Pieces that serve multiple purposes, like these ottomans in a living room designed by Studio Ten 25, are a must in a small space.
Hang Symmetrical Pendants
Good lighting is a room maker or breaker no matter the space’s size, but it’s especially important for brightening (and warming) up a small space. Take a cue from this bedroom designed by Anne Sage.
The symmetrical pendants create an optical illusion of height, while the soft glow lightens up even the tiniest of rooms—and don’t even get us started on that too-cute wallpaper.
Create Storage in Architectural Details
Rule #1 of small spaces: get creative with storage. In this living room, KT2 Design Group made the most of a window seat bench, adding storage to every direction of the window. If you’re working with interesting architectural details around your windows, replicate this to create a cozy reading nook and storage bench.
Double Up On Beds
Double the beds, double the fun. Say your kids outnumber the bedrooms in your house, or maybe you’re outfitting a cabin that’ll occasionally house a handful of guests, kids, or adults. Bunk beds are a classic solution, as Ashley Webb Interiors proves here. And how sweet is that slim staircase? So sweet.
Don’t Forget the Space Under Your Stairs
Every inch counts in a small home, including the space under your staircase. Maestri Studio turned what could have been forgotten square footage into a kids’ hideout den, perfect for reading, coloring or hiding from siblings.
Or, slightly more mundane, you could use this squat space to store holiday decorations and other items you’ll drag out once a year.

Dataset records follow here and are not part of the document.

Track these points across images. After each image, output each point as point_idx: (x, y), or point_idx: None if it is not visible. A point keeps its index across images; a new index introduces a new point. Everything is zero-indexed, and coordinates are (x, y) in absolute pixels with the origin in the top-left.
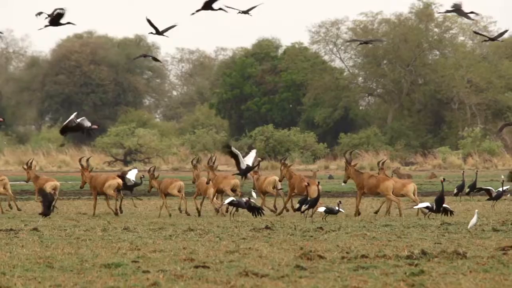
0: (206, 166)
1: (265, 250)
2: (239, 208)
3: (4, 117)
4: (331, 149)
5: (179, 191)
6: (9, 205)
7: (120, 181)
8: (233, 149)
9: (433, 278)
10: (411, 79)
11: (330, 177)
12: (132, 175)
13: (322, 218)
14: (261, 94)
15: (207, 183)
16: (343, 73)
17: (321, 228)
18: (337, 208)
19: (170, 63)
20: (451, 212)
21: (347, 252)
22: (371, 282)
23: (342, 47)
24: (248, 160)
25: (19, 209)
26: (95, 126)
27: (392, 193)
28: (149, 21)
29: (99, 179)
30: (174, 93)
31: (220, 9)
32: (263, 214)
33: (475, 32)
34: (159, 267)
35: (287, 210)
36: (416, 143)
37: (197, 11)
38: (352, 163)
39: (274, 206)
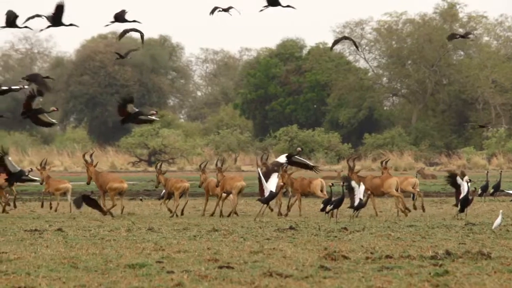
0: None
1: (289, 251)
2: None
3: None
4: (355, 150)
5: (182, 193)
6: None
7: (125, 185)
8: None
9: (458, 279)
10: (436, 79)
11: None
12: None
13: (352, 217)
14: (286, 94)
15: (217, 185)
16: (367, 74)
17: (345, 228)
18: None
19: (195, 63)
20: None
21: (371, 253)
22: (396, 282)
23: (366, 48)
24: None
25: (15, 207)
26: (154, 112)
27: (396, 190)
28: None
29: (105, 177)
30: (199, 93)
31: (288, 6)
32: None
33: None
34: (183, 267)
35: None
36: (441, 144)
37: (265, 7)
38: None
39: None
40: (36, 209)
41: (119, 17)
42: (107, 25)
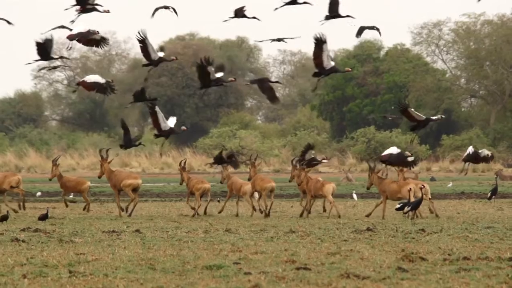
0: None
1: (366, 252)
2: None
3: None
4: (433, 151)
5: (203, 194)
6: (19, 205)
7: (140, 181)
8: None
9: None
10: None
11: (432, 179)
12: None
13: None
14: (363, 95)
15: (249, 179)
16: (445, 75)
17: (423, 230)
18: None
19: (272, 65)
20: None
21: (449, 254)
22: (473, 284)
23: (444, 49)
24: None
25: (24, 209)
26: (232, 79)
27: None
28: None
29: (119, 175)
30: (276, 94)
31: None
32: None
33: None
34: (260, 268)
35: (308, 213)
36: None
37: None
38: (376, 170)
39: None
40: (113, 210)
41: (239, 12)
42: (225, 20)
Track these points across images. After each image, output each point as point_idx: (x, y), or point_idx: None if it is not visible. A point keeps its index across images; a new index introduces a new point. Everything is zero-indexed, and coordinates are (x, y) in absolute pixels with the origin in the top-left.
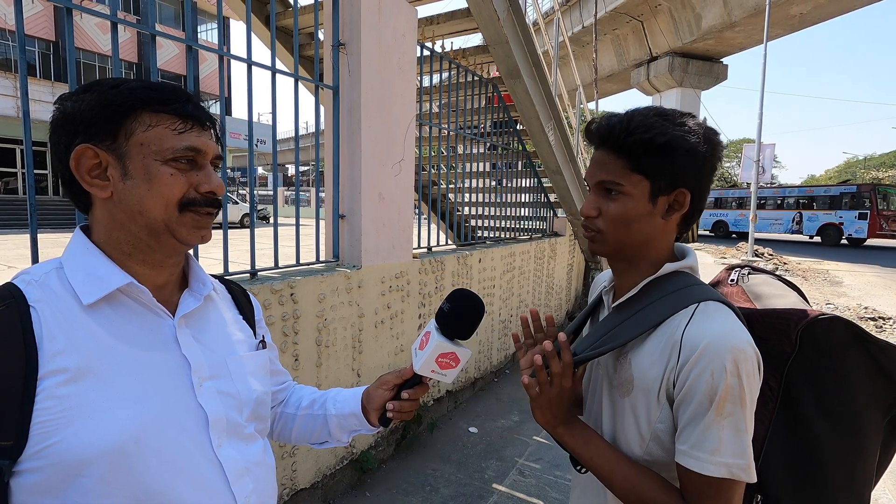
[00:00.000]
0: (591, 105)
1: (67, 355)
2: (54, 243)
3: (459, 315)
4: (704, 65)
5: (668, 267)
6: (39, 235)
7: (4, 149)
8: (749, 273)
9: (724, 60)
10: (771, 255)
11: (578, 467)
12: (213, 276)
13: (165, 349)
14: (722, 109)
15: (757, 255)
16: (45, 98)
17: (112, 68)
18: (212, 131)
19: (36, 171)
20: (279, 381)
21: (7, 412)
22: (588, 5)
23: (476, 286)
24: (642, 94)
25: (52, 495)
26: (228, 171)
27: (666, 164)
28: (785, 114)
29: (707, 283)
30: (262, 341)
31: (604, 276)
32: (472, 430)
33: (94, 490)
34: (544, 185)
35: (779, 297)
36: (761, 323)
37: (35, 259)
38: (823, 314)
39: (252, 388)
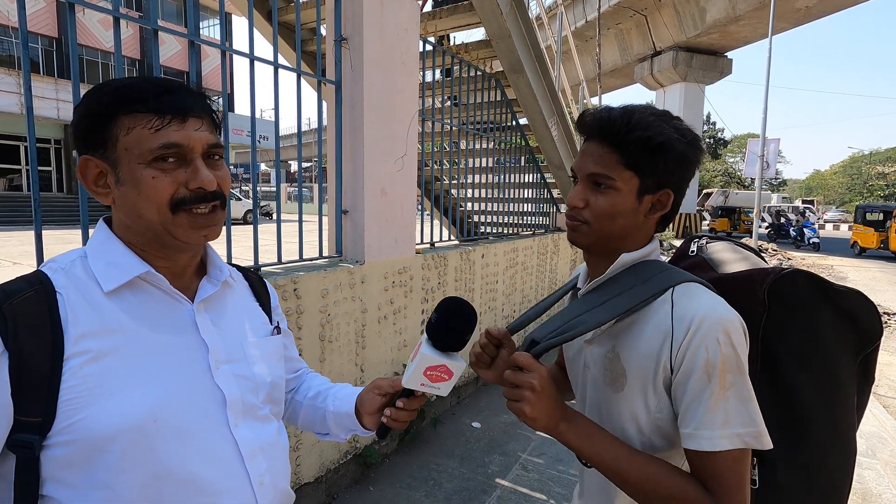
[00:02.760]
0: (595, 100)
1: (90, 338)
2: (58, 240)
3: (447, 326)
4: (709, 59)
5: (632, 256)
6: (44, 232)
7: (8, 146)
8: (707, 242)
9: (729, 55)
10: (775, 250)
11: (584, 461)
12: (230, 264)
13: (184, 333)
14: (726, 104)
15: (761, 251)
16: (48, 95)
17: (115, 65)
18: (202, 119)
19: (40, 168)
20: (293, 369)
21: (36, 391)
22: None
23: (479, 281)
24: (646, 88)
25: (78, 469)
26: (231, 167)
27: (658, 163)
28: (790, 108)
29: (672, 256)
30: (277, 327)
31: (577, 272)
32: (476, 425)
33: (117, 465)
34: (547, 180)
35: (740, 261)
36: (729, 288)
37: (39, 255)
38: (783, 269)
39: (267, 371)
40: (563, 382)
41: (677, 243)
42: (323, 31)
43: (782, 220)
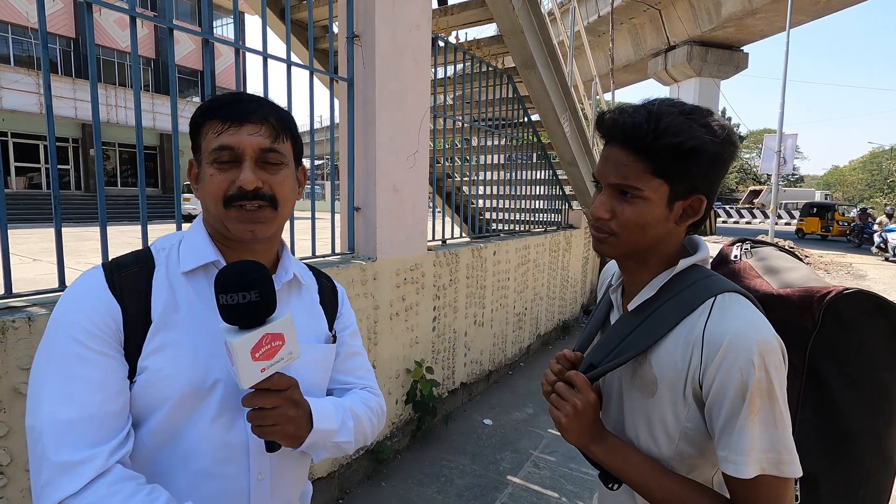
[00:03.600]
0: (608, 96)
1: (165, 310)
2: (77, 237)
3: (233, 301)
4: (724, 53)
5: (684, 263)
6: (63, 229)
7: (28, 144)
8: (751, 247)
9: (745, 48)
10: (792, 247)
11: (610, 484)
12: (308, 266)
13: None
14: (742, 99)
15: (778, 249)
16: (66, 94)
17: (131, 64)
18: (261, 126)
19: (58, 167)
20: (343, 382)
21: (130, 348)
22: None
23: (490, 278)
24: (659, 84)
25: (137, 413)
26: None
27: (690, 168)
28: (807, 103)
29: (712, 260)
30: (334, 337)
31: (609, 271)
32: (487, 422)
33: (158, 422)
34: (559, 176)
35: (792, 270)
36: (779, 305)
37: (59, 251)
38: (848, 289)
39: (304, 375)
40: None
41: None
42: (335, 29)
43: (869, 220)
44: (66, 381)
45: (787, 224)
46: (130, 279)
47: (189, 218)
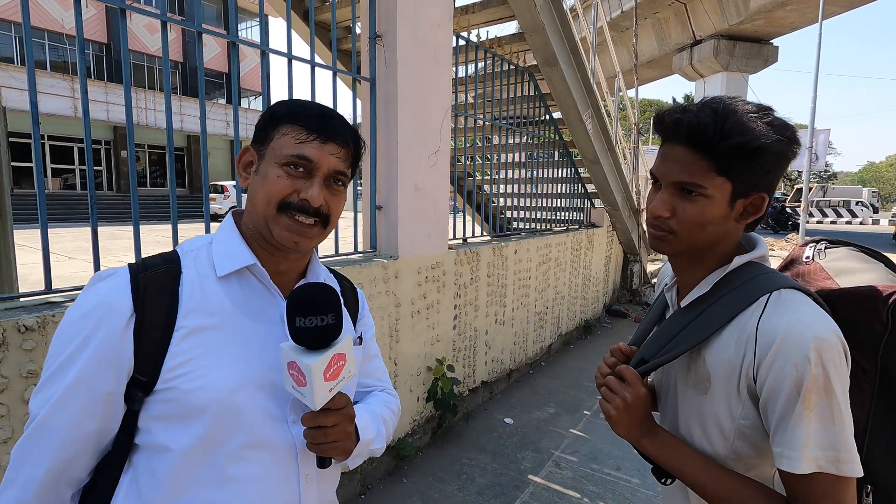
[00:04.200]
0: (631, 92)
1: (196, 314)
2: (109, 235)
3: (307, 323)
4: (752, 47)
5: (739, 259)
6: (103, 229)
7: (63, 147)
8: (826, 247)
9: (775, 41)
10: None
11: (663, 479)
12: (329, 268)
13: (273, 324)
14: (771, 93)
15: (857, 250)
16: (99, 98)
17: (160, 67)
18: (342, 149)
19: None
20: (364, 384)
21: (150, 353)
22: None
23: (511, 277)
24: (685, 79)
25: (168, 425)
26: None
27: (754, 167)
28: (841, 96)
29: (781, 262)
30: (360, 338)
31: (666, 272)
32: (508, 420)
33: (204, 433)
34: (581, 175)
35: (865, 272)
36: (846, 304)
37: (95, 250)
38: None
39: None
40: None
41: None
42: (357, 30)
43: None
44: (62, 414)
45: (847, 223)
46: (156, 280)
47: (215, 217)
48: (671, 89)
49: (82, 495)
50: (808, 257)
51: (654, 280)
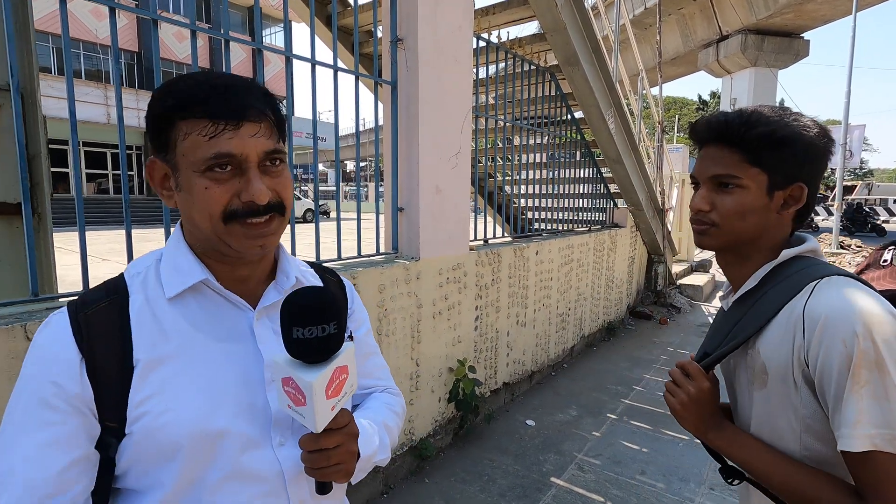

Reimagine the Purpose of an Awkward Space
What’s a confusing “what do I do with this?” space to one is a perfect minibar to another. If you’re working with a sliver of empty space, take inspiration from JL Design and consider if it’s enough square footage to add a wine fridge, a mini countertop to shake (or stir) cocktails, and a couple of floating shelves to show off your best bottles. Cheers to that.
Create Multipurpose Stations
The desk where you take Zoom calls in the morning can evolve into the countertop where you roll out the dough in the afternoon into the table where you work on a jigsaw puzzle in the evenings.
Multipurpose corners of your home make a small space more functional. Simply add a stool, like Arbor & Co. did for this mini desk/kitchen counter. If you have a window view, even better.
Take It to the Ceiling
When you need to take advantage of every last inch, don’t let the often forgotten about space between the tops of cabinets—kitchen, bathroom, mudroom—and the ceiling get dusty. Instead, select cabinets that extend all the way to the ceiling.
The benefits are two-fold: the room will appear taller, and therefore larger, and you’ll also gain more storage. Win/win.
Nix a Shower Curtain in Favor of a Glass Wall
In this dreamy bathroom, Prospect Refuge Studio created a bathing platform, a defined space for showering and bathing that maintains sightlines and an airy feel. The glass wall is key to providing division without visually chopping the bathroom in half. Take this glass theory into any room, switching out solid doors for glass ones, or enlarging windows wherever possible.
Reconsider Rooms and Downsize
Forget a laundry room—how about a laundry closet? Designer Marie Flanigan got smart with small space solutions for her own garage apartment, including installing shelving units to tuck away laundry machines and pantry items. So efficient.
It’s no myth that mirrors have a way of opening up a space, bouncing around light and reflections to make any room feel larger and brighter. Black and Blooms knew this when she propped a full-length mirror in her bedroom. Now, she nearly doubled the appearance of her bedroom and can check her lipstick before leaving the house.
Stick with a Round Dining Table
While there’s nothing particularly small about this dining area designed by Proem Studio (lucky homeowners), there’s a clear takeaway: a round dining table is the way to go when you’re on a mission to save space.
Petite round tables can fit into small spaces, such as a breakfast nook, better, and they’re easier to wiggle around when space is tight.